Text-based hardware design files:
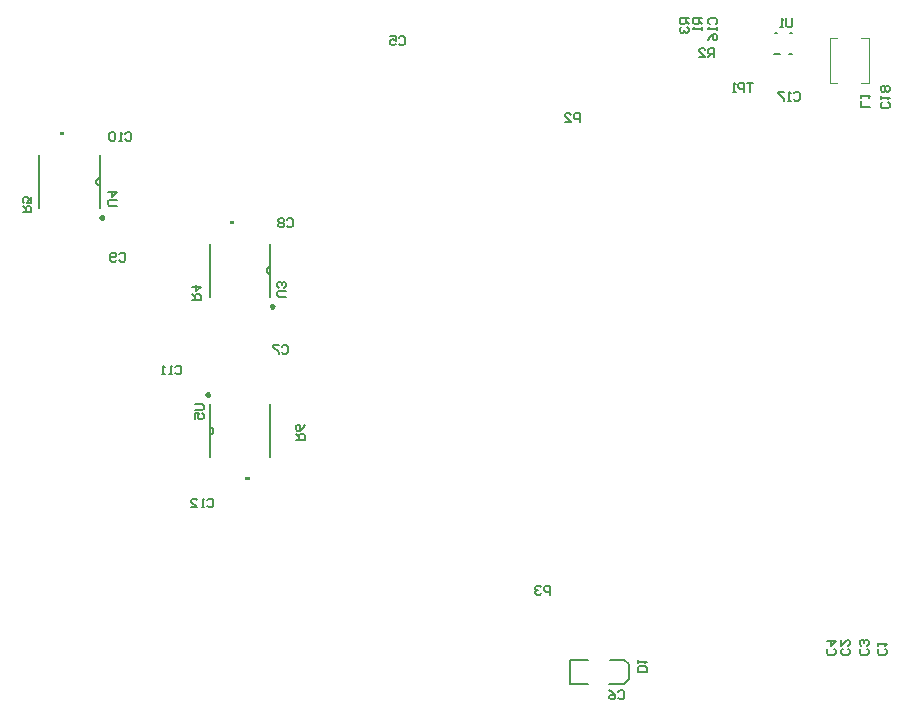
<source format=gbo>
%FSTAX23Y23*%
%MOIN*%
%SFA1B1*%

%IPPOS*%
%ADD12C,0.005910*%
%ADD24C,0.006000*%
%ADD59C,0.009840*%
%ADD60C,0.007870*%
%ADD61C,0.003940*%
%LNmod_duo_x_g3399-1*%
%LPD*%
G36*
X-00521Y00465D02*
Y00455D01*
X-00506*
Y00465*
X-00521*
G37*
G36*
X-01124Y01604D02*
Y01614D01*
X-01139*
Y01604*
X-01124*
G37*
G36*
X-00557Y01309D02*
Y01319D01*
X-00572*
Y01309*
X-00557*
G37*
G54D12*
X-0069Y00707D02*
X-00665D01*
X-0066Y00702*
Y00692*
X-00665Y00687*
X-0069*
Y00658D02*
Y00678D01*
X-00675*
X-0068Y00668*
Y00663*
X-00675Y00658*
X-00665*
X-0066Y00663*
Y00673*
X-00665Y00678*
X-0095Y0137D02*
X-00975D01*
X-0098Y01375*
Y01385*
X-00975Y0139*
X-0095*
X-0098Y01414D02*
X-0095D01*
X-00965Y01399*
Y01419*
X-00386Y01066D02*
X-0041D01*
X-00415Y01071*
Y01081*
X-0041Y01086*
X-00386*
X-00391Y01096D02*
X-00386Y01101D01*
Y01111*
X-00391Y01116*
X-00396*
X-004Y01111*
Y01106*
Y01111*
X-00405Y01116*
X-0041*
X-00415Y01111*
Y01101*
X-0041Y01096*
X-00352Y0059D02*
X-00322D01*
Y00605*
X-00327Y0061*
X-00337*
X-00342Y00605*
Y0059*
Y006D02*
X-00352Y0061D01*
X-00322Y00639D02*
X-00327Y00629D01*
X-00337Y0062*
X-00347*
X-00352Y00624*
Y00634*
X-00347Y00639*
X-00342*
X-00337Y00634*
Y0062*
X-01263Y01348D02*
X-01234D01*
Y01363*
X-01239Y01368*
X-01248*
X-01253Y01363*
Y01348*
Y01358D02*
X-01263Y01368D01*
X-01234Y01398D02*
Y01378D01*
X-01248*
X-01243Y01388*
Y01393*
X-01248Y01398*
X-01258*
X-01263Y01393*
Y01383*
X-01258Y01378*
X-00699Y01055D02*
X-0067D01*
Y0107*
X-00674Y01075*
X-00684*
X-00689Y0107*
Y01055*
Y01065D02*
X-00699Y01075D01*
Y01099D02*
X-0067D01*
X-00684Y01084*
Y01104*
X-00647Y00388D02*
X-00642Y00393D01*
X-00632*
X-00627Y00388*
Y00369*
X-00632Y00364*
X-00642*
X-00647Y00369*
X-00657Y00364D02*
X-00666D01*
X-00662*
Y00393*
X-00657Y00388*
X-00701Y00364D02*
X-00681D01*
X-00701Y00383*
Y00388*
X-00696Y00393*
X-00686*
X-00681Y00388*
X-00755Y00831D02*
X-0075Y00836D01*
X-0074*
X-00735Y00831*
Y00812*
X-0074Y00807*
X-0075*
X-00755Y00812*
X-00765Y00807D02*
X-00775D01*
X-0077*
Y00836*
X-00765Y00831*
X-0079Y00807D02*
X-00799D01*
X-00794*
Y00836*
X-0079Y00831*
X-00921Y0161D02*
X-00916Y01615D01*
X-00906*
X-00901Y0161*
Y01591*
X-00906Y01586*
X-00916*
X-00921Y01591*
X-00931Y01586D02*
X-00941D01*
X-00936*
Y01615*
X-00931Y0161*
X-00955D02*
X-0096Y01615D01*
X-0097*
X-00975Y0161*
Y01591*
X-0097Y01586*
X-0096*
X-00955Y01591*
Y0161*
X-00941Y01208D02*
X-00936Y01213D01*
X-00926*
X-00921Y01208*
Y01188*
X-00926Y01183*
X-00936*
X-00941Y01188*
X-00951D02*
X-00956Y01183D01*
X-00966*
X-00971Y01188*
Y01208*
X-00966Y01213*
X-00956*
X-00951Y01208*
Y01203*
X-00956Y01198*
X-00971*
X-00382Y01322D02*
X-00377Y01327D01*
X-00367*
X-00362Y01322*
Y01303*
X-00367Y01298*
X-00377*
X-00382Y01303*
X-00391Y01322D02*
X-00396Y01327D01*
X-00406*
X-00411Y01322*
Y01318*
X-00406Y01313*
X-00411Y01308*
Y01303*
X-00406Y01298*
X-00396*
X-00391Y01303*
Y01308*
X-00396Y01313*
X-00391Y01318*
Y01322*
X-00396Y01313D02*
X-00406D01*
X-00399Y009D02*
X-00394Y00905D01*
X-00384*
X-0038Y009*
Y00881*
X-00384Y00876*
X-00394*
X-00399Y00881*
X-00409Y00905D02*
X-00429D01*
Y009*
X-00409Y00881*
Y00876*
X00817Y-00185D02*
X00788D01*
Y-0017*
X00793Y-00165*
X00812*
X00817Y-0017*
Y-00185*
X00788Y-00156D02*
Y-00146D01*
Y-00151*
X00817*
X00812Y-00156*
X01612Y-00107D02*
X01617Y-00112D01*
Y-00122*
X01612Y-00127*
X01593*
X01588Y-00122*
Y-00112*
X01593Y-00107*
X01588Y-00097D02*
Y-00088D01*
Y-00092*
X01617*
X01612Y-00097*
X00723Y-0025D02*
X00728Y-00245D01*
X00738*
X00743Y-0025*
Y-0027*
X00738Y-00275*
X00728*
X00723Y-0027*
X00693Y-00245D02*
X00703Y-0025D01*
X00713Y-0026*
Y-0027*
X00708Y-00275*
X00698*
X00693Y-0027*
Y-00265*
X00698Y-0026*
X00713*
X-00009Y0193D02*
X-00004Y01935D01*
X00005*
X0001Y0193*
Y0191*
X00005Y01905*
X-00004*
X-00009Y0191*
X-00038Y01935D02*
X-00019D01*
Y0192*
X-00028Y01925*
X-00033*
X-00038Y0192*
Y0191*
X-00033Y01905*
X-00024*
X-00019Y0191*
X01552Y-00107D02*
X01557Y-00112D01*
Y-00122*
X01552Y-00127*
X01532*
X01527Y-00122*
Y-00112*
X01532Y-00107*
X01552Y-00097D02*
X01557Y-00092D01*
Y-00083*
X01552Y-00078*
X01547*
X01542Y-00083*
Y-00088*
Y-00083*
X01537Y-00078*
X01532*
X01527Y-00083*
Y-00092*
X01532Y-00097*
X01489Y-00107D02*
X01494Y-00112D01*
Y-00122*
X01489Y-00127*
X0147*
X01465Y-00122*
Y-00112*
X0147Y-00107*
X01465Y-00078D02*
Y-00097D01*
X01484Y-00078*
X01489*
X01494Y-00083*
Y-00092*
X01489Y-00097*
X01302Y01994D02*
Y0197D01*
X01297Y01965*
X01287*
X01283Y0197*
Y01994*
X01273Y01965D02*
X01263D01*
X01268*
Y01994*
X01273Y01989*
X01173Y01779D02*
X01153D01*
X01163*
Y0175*
X01143D02*
Y01779D01*
X01128*
X01123Y01774*
Y01765*
X01128Y0176*
X01143*
X01114Y0175D02*
X01104D01*
X01109*
Y01779*
X01114Y01774*
X00958Y01995D02*
X00928D01*
Y0198*
X00933Y01975*
X00943*
X00948Y0198*
Y01995*
Y01985D02*
X00958Y01975D01*
X00933Y01965D02*
X00928Y0196D01*
Y01951*
X00933Y01946*
X00938*
X00943Y01951*
Y01956*
Y01951*
X00948Y01946*
X00953*
X00958Y01951*
Y0196*
X00953Y01965*
X01043Y01865D02*
Y01894D01*
X01028*
X01023Y01889*
Y0188*
X01028Y01875*
X01043*
X01033D02*
X01023Y01865D01*
X00993D02*
X01013D01*
X00993Y01885*
Y01889*
X00998Y01894*
X01008*
X01013Y01889*
X01003Y01995D02*
X00973D01*
Y0198*
X00978Y01975*
X00988*
X00993Y0198*
Y01995*
Y01985D02*
X01003Y01975D01*
Y01965D02*
Y01956D01*
Y0196*
X00973*
X00978Y01965*
X01562Y017D02*
X01533D01*
Y0172*
Y01729D02*
Y01739D01*
Y01734*
X01562*
X01557Y01729*
X01622Y01715D02*
X01627Y0171D01*
Y017*
X01622Y01695*
X01603*
X01598Y017*
Y0171*
X01603Y01715*
X01598Y01724D02*
Y01734D01*
Y01729*
X01627*
X01622Y01724*
Y01749D02*
X01627Y01754D01*
Y01764*
X01622Y01769*
X01617*
X01612Y01764*
X01608Y01769*
X01603*
X01598Y01764*
Y01754*
X01603Y01749*
X01608*
X01612Y01754*
X01617Y01749*
X01622*
X01612Y01754D02*
Y01764D01*
X01308Y01744D02*
X01313Y01749D01*
X01323*
X01328Y01744*
Y01725*
X01323Y0172*
X01313*
X01308Y01725*
X01298Y0172D02*
X01288D01*
X01293*
Y01749*
X01298Y01744*
X01274Y01749D02*
X01254D01*
Y01744*
X01274Y01725*
Y0172*
X01028Y01975D02*
X01023Y0198D01*
Y0199*
X01028Y01995*
X01048*
X01053Y0199*
Y0198*
X01048Y01975*
X01053Y01965D02*
Y01956D01*
Y0196*
X01023*
X01028Y01965*
X01023Y01921D02*
X01028Y01931D01*
X01038Y01941*
X01048*
X01053Y01936*
Y01926*
X01048Y01921*
X01043*
X01038Y01926*
Y01941*
X00496Y00073D02*
Y00102D01*
X00481*
X00476Y00097*
Y00088*
X00481Y00083*
X00496*
X00466Y00097D02*
X00461Y00102D01*
X00451*
X00446Y00097*
Y00093*
X00451Y00088*
X00456*
X00451*
X00446Y00083*
Y00078*
X00451Y00073*
X00461*
X00466Y00078*
X00594Y01648D02*
Y01677D01*
X00579*
X00574Y01672*
Y01663*
X00579Y01658*
X00594*
X00544Y01648D02*
X00564D01*
X00544Y01668*
Y01672*
X00549Y01677*
X00559*
X00564Y01672*
X01442Y-00107D02*
X01447Y-00112D01*
Y-00122*
X01442Y-00127*
X01422*
X01417Y-00122*
Y-00112*
X01422Y-00107*
X01417Y-00083D02*
X01447D01*
X01432Y-00097*
Y-00078*
G54D24*
X-00639Y00607D02*
D01*
X-00638Y00607*
X-00637Y00607*
X-00637Y00607*
X-00636Y00608*
X-00635Y00608*
X-00634Y00608*
X-00633Y00609*
X-00633Y00609*
X-00632Y0061*
X-00631Y0061*
X-00631Y00611*
X-0063Y00611*
X-0063Y00612*
X-00629Y00613*
X-00629Y00613*
X-00628Y00614*
X-00628Y00615*
X-00628Y00616*
X-00627Y00616*
X-00627Y00617*
X-00627Y00618*
X-00627Y00619*
Y0062*
X-00627Y0062*
X-00627Y00621*
X-00627Y00622*
X-00628Y00623*
X-00628Y00624*
X-00628Y00624*
X-00629Y00625*
X-00629Y00626*
X-0063Y00627*
X-0063Y00627*
X-00631Y00628*
X-00631Y00628*
X-00632Y00629*
X-00633Y00629*
X-00633Y0063*
X-00634Y0063*
X-00635Y0063*
X-00636Y00631*
X-00637Y00631*
X-00637Y00631*
X-00638Y00631*
X-00639Y00631*
X-00438Y01167D02*
D01*
X-00439Y01167*
X-0044Y01167*
X-00441Y01167*
X-00441Y01166*
X-00442Y01166*
X-00443Y01166*
X-00444Y01165*
X-00444Y01165*
X-00445Y01165*
X-00446Y01164*
X-00446Y01163*
X-00447Y01163*
X-00448Y01162*
X-00448Y01162*
X-00448Y01161*
X-00449Y0116*
X-00449Y01159*
X-0045Y01159*
X-0045Y01158*
X-0045Y01157*
X-0045Y01156*
X-0045Y01155*
Y01154*
X-0045Y01154*
X-0045Y01153*
X-0045Y01152*
X-0045Y01151*
X-00449Y0115*
X-00449Y0115*
X-00448Y01149*
X-00448Y01148*
X-00448Y01147*
X-00447Y01147*
X-00446Y01146*
X-00446Y01146*
X-00445Y01145*
X-00444Y01145*
X-00444Y01144*
X-00443Y01144*
X-00442Y01144*
X-00441Y01143*
X-00441Y01143*
X-0044Y01143*
X-00439Y01143*
X-00438Y01143*
X-01006Y01462D02*
D01*
X-01007Y01462*
X-01007Y01462*
X-01008Y01462*
X-01009Y01461*
X-0101Y01461*
X-01011Y01461*
X-01011Y0146*
X-01012Y0146*
X-01013Y0146*
X-01014Y01459*
X-01014Y01458*
X-01015Y01458*
X-01015Y01457*
X-01016Y01457*
X-01016Y01456*
X-01017Y01455*
X-01017Y01454*
X-01017Y01454*
X-01017Y01453*
X-01018Y01452*
X-01018Y01451*
X-01018Y0145*
Y01449*
X-01018Y01449*
X-01018Y01448*
X-01017Y01447*
X-01017Y01446*
X-01017Y01445*
X-01017Y01445*
X-01016Y01444*
X-01016Y01443*
X-01015Y01442*
X-01015Y01442*
X-01014Y01441*
X-01014Y01441*
X-01013Y0144*
X-01012Y0144*
X-01011Y01439*
X-01011Y01439*
X-0101Y01439*
X-01009Y01438*
X-01008Y01438*
X-01007Y01438*
X-01007Y01438*
X-01006Y01438*
X-00639Y00531D02*
Y00708D01*
X-00438Y00531D02*
Y00708D01*
Y01066D02*
Y01243D01*
X-00639Y01066D02*
Y01243D01*
X-01006Y01361D02*
Y01538D01*
X-01207Y01361D02*
Y01538D01*
G54D59*
X-00641Y00739D02*
D01*
X-00641Y0074*
X-00641Y0074*
X-00641Y0074*
X-00641Y00741*
X-00641Y00741*
X-00641Y00741*
X-00642Y00742*
X-00642Y00742*
X-00642Y00742*
X-00642Y00742*
X-00642Y00743*
X-00643Y00743*
X-00643Y00743*
X-00643Y00743*
X-00643Y00743*
X-00644Y00744*
X-00644Y00744*
X-00644Y00744*
X-00645Y00744*
X-00645Y00744*
X-00645Y00744*
X-00646Y00744*
X-00646*
X-00646Y00744*
X-00647Y00744*
X-00647Y00744*
X-00647Y00744*
X-00648Y00744*
X-00648Y00744*
X-00648Y00743*
X-00649Y00743*
X-00649Y00743*
X-00649Y00743*
X-00649Y00743*
X-0065Y00742*
X-0065Y00742*
X-0065Y00742*
X-0065Y00742*
X-0065Y00741*
X-00651Y00741*
X-00651Y00741*
X-00651Y0074*
X-00651Y0074*
X-00651Y0074*
X-00651Y00739*
X-00651Y00739*
X-00651Y00739*
X-00651Y00738*
X-00651Y00738*
X-00651Y00738*
X-0065Y00737*
X-0065Y00737*
X-0065Y00737*
X-0065Y00736*
X-0065Y00736*
X-00649Y00736*
X-00649Y00736*
X-00649Y00735*
X-00649Y00735*
X-00648Y00735*
X-00648Y00735*
X-00648Y00735*
X-00647Y00735*
X-00647Y00734*
X-00647Y00734*
X-00646Y00734*
X-00646Y00734*
X-00646*
X-00645Y00734*
X-00645Y00734*
X-00645Y00734*
X-00644Y00735*
X-00644Y00735*
X-00644Y00735*
X-00643Y00735*
X-00643Y00735*
X-00643Y00735*
X-00643Y00736*
X-00642Y00736*
X-00642Y00736*
X-00642Y00736*
X-00642Y00737*
X-00642Y00737*
X-00641Y00737*
X-00641Y00738*
X-00641Y00738*
X-00641Y00738*
X-00641Y00739*
X-00641Y00739*
X-00641Y00739*
X-00426Y01035D02*
D01*
X-00426Y01035*
X-00426Y01036*
X-00426Y01036*
X-00427Y01036*
X-00427Y01037*
X-00427Y01037*
X-00427Y01037*
X-00427Y01037*
X-00427Y01038*
X-00428Y01038*
X-00428Y01038*
X-00428Y01039*
X-00428Y01039*
X-00429Y01039*
X-00429Y01039*
X-00429Y01039*
X-00429Y01039*
X-0043Y0104*
X-0043Y0104*
X-0043Y0104*
X-00431Y0104*
X-00431Y0104*
X-00431*
X-00432Y0104*
X-00432Y0104*
X-00433Y0104*
X-00433Y0104*
X-00433Y01039*
X-00433Y01039*
X-00434Y01039*
X-00434Y01039*
X-00434Y01039*
X-00435Y01039*
X-00435Y01038*
X-00435Y01038*
X-00435Y01038*
X-00435Y01037*
X-00436Y01037*
X-00436Y01037*
X-00436Y01037*
X-00436Y01036*
X-00436Y01036*
X-00436Y01036*
X-00436Y01035*
X-00436Y01035*
X-00436Y01035*
X-00436Y01034*
X-00436Y01034*
X-00436Y01033*
X-00436Y01033*
X-00436Y01033*
X-00436Y01033*
X-00435Y01032*
X-00435Y01032*
X-00435Y01032*
X-00435Y01031*
X-00435Y01031*
X-00434Y01031*
X-00434Y01031*
X-00434Y01031*
X-00433Y0103*
X-00433Y0103*
X-00433Y0103*
X-00433Y0103*
X-00432Y0103*
X-00432Y0103*
X-00431Y0103*
X-00431*
X-00431Y0103*
X-0043Y0103*
X-0043Y0103*
X-0043Y0103*
X-00429Y0103*
X-00429Y0103*
X-00429Y01031*
X-00429Y01031*
X-00428Y01031*
X-00428Y01031*
X-00428Y01031*
X-00428Y01032*
X-00427Y01032*
X-00427Y01032*
X-00427Y01033*
X-00427Y01033*
X-00427Y01033*
X-00427Y01033*
X-00426Y01034*
X-00426Y01034*
X-00426Y01035*
X-00426Y01035*
X-00994Y0133D02*
D01*
X-00994Y0133*
X-00994Y01331*
X-00994Y01331*
X-00994Y01331*
X-00994Y01332*
X-00995Y01332*
X-00995Y01332*
X-00995Y01332*
X-00995Y01333*
X-00995Y01333*
X-00995Y01333*
X-00996Y01334*
X-00996Y01334*
X-00996Y01334*
X-00997Y01334*
X-00997Y01334*
X-00997Y01334*
X-00998Y01335*
X-00998Y01335*
X-00998Y01335*
X-00999Y01335*
X-00999Y01335*
X-00999*
X-01Y01335*
X-01Y01335*
X-01Y01335*
X-01001Y01335*
X-01001Y01334*
X-01001Y01334*
X-01001Y01334*
X-01002Y01334*
X-01002Y01334*
X-01002Y01334*
X-01003Y01333*
X-01003Y01333*
X-01003Y01333*
X-01003Y01332*
X-01003Y01332*
X-01004Y01332*
X-01004Y01332*
X-01004Y01331*
X-01004Y01331*
X-01004Y01331*
X-01004Y0133*
X-01004Y0133*
X-01004Y0133*
X-01004Y01329*
X-01004Y01329*
X-01004Y01328*
X-01004Y01328*
X-01004Y01328*
X-01003Y01328*
X-01003Y01327*
X-01003Y01327*
X-01003Y01327*
X-01003Y01326*
X-01002Y01326*
X-01002Y01326*
X-01002Y01326*
X-01001Y01326*
X-01001Y01325*
X-01001Y01325*
X-01001Y01325*
X-01Y01325*
X-01Y01325*
X-01Y01325*
X-00999Y01325*
X-00999*
X-00999Y01325*
X-00998Y01325*
X-00998Y01325*
X-00998Y01325*
X-00997Y01325*
X-00997Y01325*
X-00997Y01326*
X-00996Y01326*
X-00996Y01326*
X-00996Y01326*
X-00995Y01326*
X-00995Y01327*
X-00995Y01327*
X-00995Y01327*
X-00995Y01328*
X-00995Y01328*
X-00994Y01328*
X-00994Y01328*
X-00994Y01329*
X-00994Y01329*
X-00994Y0133*
X-00994Y0133*
G54D60*
X00758Y-00209D02*
Y-00159D01*
X00743Y-00224D02*
X00758Y-00209D01*
X00693Y-00224D02*
X00743D01*
Y-00144D02*
X00758Y-00159D01*
X00695Y-00144D02*
X00743D01*
X00563Y-00224D02*
Y-00144D01*
X0062*
X00563Y-00224D02*
X0062D01*
X01244Y01945D02*
X01252D01*
X01294D02*
X01302D01*
X01292Y01874D02*
X013D01*
X01243D02*
X01263D01*
G54D61*
X01533Y0178D02*
X01558D01*
Y0193*
X01533D02*
X01558D01*
X01428Y0178D02*
X01453D01*
X01428D02*
Y0193D01*
X01453*
M02*
</source>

Work order: Starting at the line above that holds "X-01008Y01462*" and ending at the line that holds "X-0101Y01439*", transcribe each line exactly and include no other lines.

Answer to this problem:
X-01008Y01462*
X-01009Y01461*
X-0101Y01461*
X-01011Y01461*
X-01011Y0146*
X-01012Y0146*
X-01013Y0146*
X-01014Y01459*
X-01014Y01458*
X-01015Y01458*
X-01015Y01457*
X-01016Y01457*
X-01016Y01456*
X-01017Y01455*
X-01017Y01454*
X-01017Y01454*
X-01017Y01453*
X-01018Y01452*
X-01018Y01451*
X-01018Y0145*
Y01449*
X-01018Y01449*
X-01018Y01448*
X-01017Y01447*
X-01017Y01446*
X-01017Y01445*
X-01017Y01445*
X-01016Y01444*
X-01016Y01443*
X-01015Y01442*
X-01015Y01442*
X-01014Y01441*
X-01014Y01441*
X-01013Y0144*
X-01012Y0144*
X-01011Y01439*
X-01011Y01439*
X-0101Y01439*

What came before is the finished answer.